Beginning in December 2019, I have been a subject of criticism on twitter. This concerns a complaint that was previously investigated when I was contracted as a programmer at the Vancouver International Film Festival in 2018, and allegations of abuse from my ex-partner. 

The former concerns a vague allegation of harassment which I categorically deny. 

The complaint as it was communicated to me when it was filed in 2018 claimed that I was “acting inappropriately” at a party and made someone “uncomfortable”. My superior at VIFF provided no further detail but insisted that nothing in the complaint alleged anything serious nor anything involving physical touch or inappropriate comments or language, leaving me confused about what the complaint could even concern. VIFF continued to follow their own internal process which was opaque to me but I know involved speaking to others present at the event in question and upon completing this inquiry did not find reason for any action to be taken and I continued to work for them. My contract was later renewed in 2019. I assured VIFF that none of my behaviour had crossed the line but that I was sorry if I had made someone uncomfortable and I wished to reach out to them. However, due to VIFF’s policy, I never received a full description of the complaint nor was I permitted to know the complainant’s identity (or reach out to them in any way); the only detail that was shared was that this person had taken part in our mentorship program. According to a claim made publicly on Twitter by the complainant amidst the social media campaign against me, I had previously admitted fault to VIFF. This is completely false and suggests that communication was mishandled and dishonest on the part of the organization during this process. The complainant turned out to be someone who I had known for several years and had considered us as friends. I was shocked to see the public allegation as it was published in December—the language of which did not correspond with what had been communicated to me by VIFF nor with anything that took place at the event in question.

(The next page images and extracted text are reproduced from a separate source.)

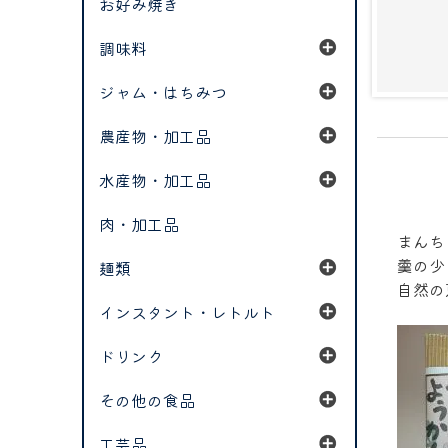
お好み焼き
調味料
ジャム・はちみつ
農産物・加工品
水産物・加工品
肉・加工品
まんち
羹の少
麺類
自然の
インスタント・レトルト
ドリンク
その他の食品
工芸品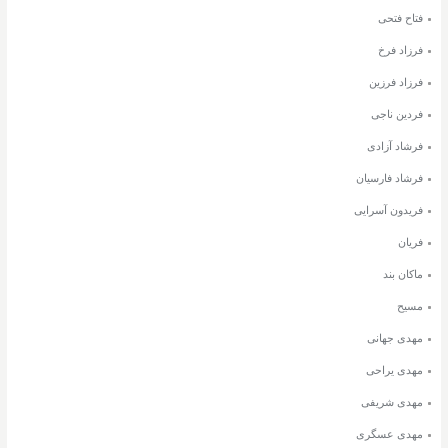
فتاح فتحی
فرزاد فرخ
فرزاد فرزین
فردین ناجی
فرشاد آزادی
فرشاد فارسیان
فریدون آسرایی
فریان
ماکان بند
مسیح
مهدی جهانی
مهدی یراحی
مهدی شریفی
مهدی عسگری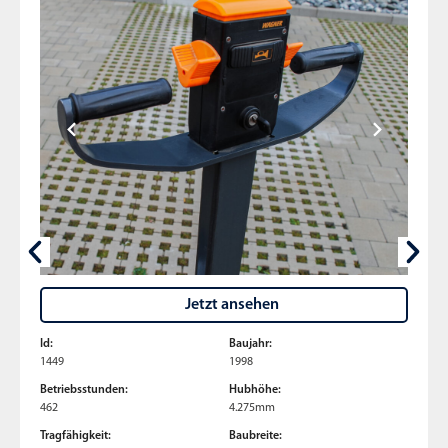
Jetzt ansehen
Id:
Baujahr:
1449
1998
Betriebsstunden:
Hubhöhe:
462
4.275mm
Tragfähigkeit:
Baubreite: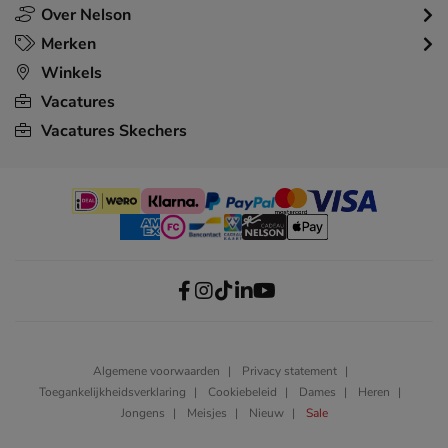
Over Nelson
Merken
Winkels
Vacatures
Vacatures Skechers
Algemene voorwaarden
Privacy statement
Toegankelijkheidsverklaring
Cookiebeleid
Dames
Heren
Jongens
Meisjes
Nieuw
Sale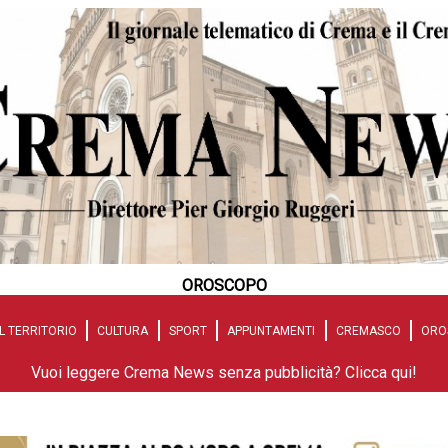
OROSCOPO
L TERRITORIO
CULTURA
SPORT
APPUNTAMENTI
CREMASCO
ORO
Vuoi leggere Crema News senza pubblicità? Clicca qui!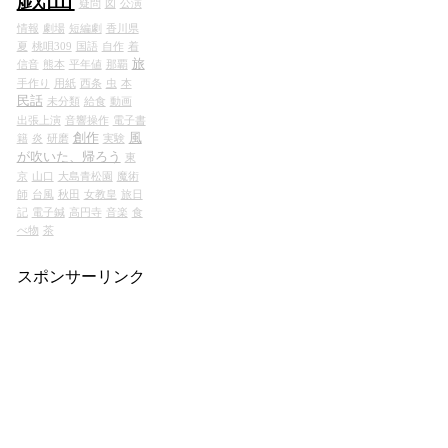
疑問
図
公演
情報
劇場
短編劇
香川県
夏
桃唄309
国語
自作
着
旅
信音
熊本
平年値
那覇
手作り
用紙
西条
虫
本
民話
未分類
給食
動画
出張上演
音響操作
電子書
創作
風
籍
炎
研磨
実験
が吹いた、帰ろう
東
京
山口
大島青松園
魔術
師
台風
秋田
女教皇
旅日
記
電子鍼
高円寺
音楽
食
べ物
茶
スポンサーリンク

Regarding allegations from my ex-partner, it is true that we were in a toxic relationship between 2014 and 2016 and that my behaviour could be unhealthy and hurtful. It took me some time to recognize this before I ever took ownership. I sought counselling and I have continued to work on myself through therapy. I have been open and honest about these issues within my community. I have apologized to my ex privately in the past and have made efforts to make amends. Public claims to the contrary are false and I have supporting documentation. I am sorry for the hurt I have caused to her and to a former partner before I recognized, was honest about, and worked on correcting my behaviour. I take the impact of these repercussions seriously and hold myself accountable for my actions. However, none of my behaviour since suggests that this is a continuing pattern and I have demonstrated my character and growth. I do not believe that the campaign against me online has either been merited nor truthful in its framing of my character and the past situations it vaguely and in some cases dishonestly describes. While I accept that my behaviour in relationships in my teenage years and early twenties could take on forms of emotional abuse, all implications and inferences that have been made beyond this are false. My character, personal life, and professional conduct have been misrepresented and conflated on social media. Misinformation has led some to assume the worst. And those assumptions have been openly accepted. These accepted assumptions have unfairly led to undue consequences and also placed various organizations, institutions, peers, and colleagues in difficult positions.

In December 2019, I made the decision to resign from my new role as Senior Programmer of Sheffield Doc/Fest because of the pressure and scrutiny the organization was facing. I do not believe it should have escalated to this stage. Those around me know I am transparent and accountable. Some detractors claimed I would lie if I responded which made it seem futile to say anything at all. As consequences unfolded, I felt defenceless and resigned to silence. As a result of this campaign, the career I worked hard and honestly to earn has been taken from me while others have benefitted and profited. Watching this mobilize so effectively on twitter, setting my life and career on fire in the process, didn’t teach me anything I didn’t already know about social media and our cultural climate but experiencing it firsthand has convinced me that social media is not the place nor format for this conversation. In the future, I hope conversations like these can take place fairly and with nuance.

Lastly, I want to offer my apologies to TIFF and Hot Docs—festivals where I never held a position as programmer—who were dragged into this. I am sorry for this undue pressure. They should not have to answer for past aspects of my private life nor a complaint that was handled internally at another organization.